Exactly two months passed between the night Tennessee ran onto the field at UCLA and Saturday night, when the Vols trudged off the field at South Carolina.
Aside from the continuing Eric Berry highlight reel there has been little to celebrate in that interim.
A program ranked in the top 25 on opening night has descended into a murky level of college football hell. I’m not saying it’s the last level because there could be worse to come.
A year ago, the South Carolina game marked a turning point for a troubled UT program. It was the first tentative step in a 5-0 finishing run to the SEC Championship Game.
There will be no turning point this time. Not for the Vols, and likely not for their coach, Phillip Fulmer.
Rather, a 27-6 loss to the Gamecocks was merely another reminder how miserable Tennessee’s season has become.
How bad is it?
So bad that in mid-game the public-address announcer in the press box reported that South Carolina held its first double-digit lead against Tennessee in an SEC game. Ever.

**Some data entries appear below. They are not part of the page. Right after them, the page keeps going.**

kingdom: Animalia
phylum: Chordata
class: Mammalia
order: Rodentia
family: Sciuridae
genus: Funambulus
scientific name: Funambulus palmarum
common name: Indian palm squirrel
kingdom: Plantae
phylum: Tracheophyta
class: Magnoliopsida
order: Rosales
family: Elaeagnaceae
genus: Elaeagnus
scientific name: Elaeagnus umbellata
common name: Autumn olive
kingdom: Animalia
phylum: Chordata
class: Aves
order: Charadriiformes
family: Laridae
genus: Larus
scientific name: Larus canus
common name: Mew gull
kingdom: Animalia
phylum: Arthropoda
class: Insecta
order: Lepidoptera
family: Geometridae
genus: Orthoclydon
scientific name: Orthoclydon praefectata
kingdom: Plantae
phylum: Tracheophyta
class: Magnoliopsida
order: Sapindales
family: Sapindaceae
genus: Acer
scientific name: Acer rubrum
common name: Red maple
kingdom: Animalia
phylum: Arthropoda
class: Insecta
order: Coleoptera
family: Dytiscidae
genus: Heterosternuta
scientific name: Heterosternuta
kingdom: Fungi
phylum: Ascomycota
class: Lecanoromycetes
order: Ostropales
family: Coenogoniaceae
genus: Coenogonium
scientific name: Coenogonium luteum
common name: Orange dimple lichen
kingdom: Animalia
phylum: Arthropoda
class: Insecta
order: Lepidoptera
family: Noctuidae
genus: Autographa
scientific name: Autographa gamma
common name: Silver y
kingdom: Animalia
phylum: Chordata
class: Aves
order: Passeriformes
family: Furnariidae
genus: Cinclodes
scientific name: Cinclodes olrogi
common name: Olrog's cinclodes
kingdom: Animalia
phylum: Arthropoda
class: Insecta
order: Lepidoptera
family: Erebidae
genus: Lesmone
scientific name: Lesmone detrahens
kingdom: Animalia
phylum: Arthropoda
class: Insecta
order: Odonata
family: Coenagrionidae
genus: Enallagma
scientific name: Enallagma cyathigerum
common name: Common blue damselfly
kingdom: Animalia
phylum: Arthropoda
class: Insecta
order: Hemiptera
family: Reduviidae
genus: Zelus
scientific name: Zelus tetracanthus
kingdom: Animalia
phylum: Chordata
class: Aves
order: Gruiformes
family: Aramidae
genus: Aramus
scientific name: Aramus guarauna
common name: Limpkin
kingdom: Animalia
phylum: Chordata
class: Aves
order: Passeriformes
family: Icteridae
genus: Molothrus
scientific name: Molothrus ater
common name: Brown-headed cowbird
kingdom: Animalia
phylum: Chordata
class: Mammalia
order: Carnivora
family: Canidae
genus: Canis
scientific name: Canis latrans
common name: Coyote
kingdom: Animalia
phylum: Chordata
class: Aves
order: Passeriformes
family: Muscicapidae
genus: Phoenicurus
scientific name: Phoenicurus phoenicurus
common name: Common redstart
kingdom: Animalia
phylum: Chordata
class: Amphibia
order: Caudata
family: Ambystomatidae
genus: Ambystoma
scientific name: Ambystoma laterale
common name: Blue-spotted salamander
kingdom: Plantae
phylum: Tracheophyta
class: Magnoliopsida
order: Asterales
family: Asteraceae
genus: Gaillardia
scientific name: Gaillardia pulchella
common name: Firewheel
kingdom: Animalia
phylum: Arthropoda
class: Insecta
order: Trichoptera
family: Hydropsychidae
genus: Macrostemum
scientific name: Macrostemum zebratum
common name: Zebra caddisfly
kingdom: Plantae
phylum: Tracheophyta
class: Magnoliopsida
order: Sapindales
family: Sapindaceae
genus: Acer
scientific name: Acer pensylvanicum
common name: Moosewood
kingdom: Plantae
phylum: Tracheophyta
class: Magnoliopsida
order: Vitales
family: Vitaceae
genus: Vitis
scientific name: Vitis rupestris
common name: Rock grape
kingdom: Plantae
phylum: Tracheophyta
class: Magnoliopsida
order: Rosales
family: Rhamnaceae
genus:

So bad that on the night UT was falling to 3-6, historical rival Alabama was going to bed knowing it was about to ascend to the No. 1 ranking.
Proof what the right coaching change can render.
So bad that with three games to play, the worst record in UT history is within reach.
The 1977 team went 4-7.
So bad Tennessee has never held a lead in any of its five SEC losses. Not for one snap.
The only time the Vols have been on the top end of the score in an SEC game was the lone win over Mississippi State.
So bad the Vols rank 114th in the nation in total offense — 272.4 yards a game.
If you’re wondering, UT is still more productive than Temple, Florida International, Vanderbilt, Washington State and Central Florida.
So bad Tennessee allowed more sacks Saturday (6) than in all of 2007 (4).
So bad that on the day the Vols fell to 1-5 in the SEC, arch-rival Florida repositioned itself into the national championship picture by demolishing Georgia 49-10.
Proof how a team can improve during the course of a season.
So bad that when Nick Stephens opened the second half Saturday with a 49-yard pass to Austin Rogers, the Vols couldn’t convert third-and-3 or fourth-and-3.
Maybe a touchdown would have changed the complexion of the game, maybe not.
So bad that after Berry’s 45-yard interception return into South Carolina territory, the Vols could not convert third-and-2 or fourth-and-1.
So bad that Berry has as many interceptions this year (6) as Tennessee’s quarterbacks do touchdown passes (6).
So bad that on the night Tennessee was digging itself into such a hole that it will have to win out to get bowl eligible, neighbor Kentucky was getting bowl eligible for the third consecutive year — for the first time since 1951.
So bad Tennessee hasn’t gained 300 yards in a game since UAB on Sept. 13.
So bad many UT fans didn’t bother making the trip on a gorgeous fall weekend.
Tickets were returned to South Carolina and there was plenty of room for the orange-clad fans who did show to spread out and get comfy in UT’s allotted sections at Williams-Brice Stadium.
So bad the Vols have rushed for only 70 yards — the past two games combined.
That’s 36 against Alabama and 34 against South Carolina. Hey, there’s something to be said for consistency.
So bad that Wyoming, UT’s homecoming opponent, had a breakout game, ripping San Diego State 35-10.
If the Cowboys can score half that many points Saturday, the Vols will be in trouble.
So bad something called the Papajohn’s.com Bowl has become an objective.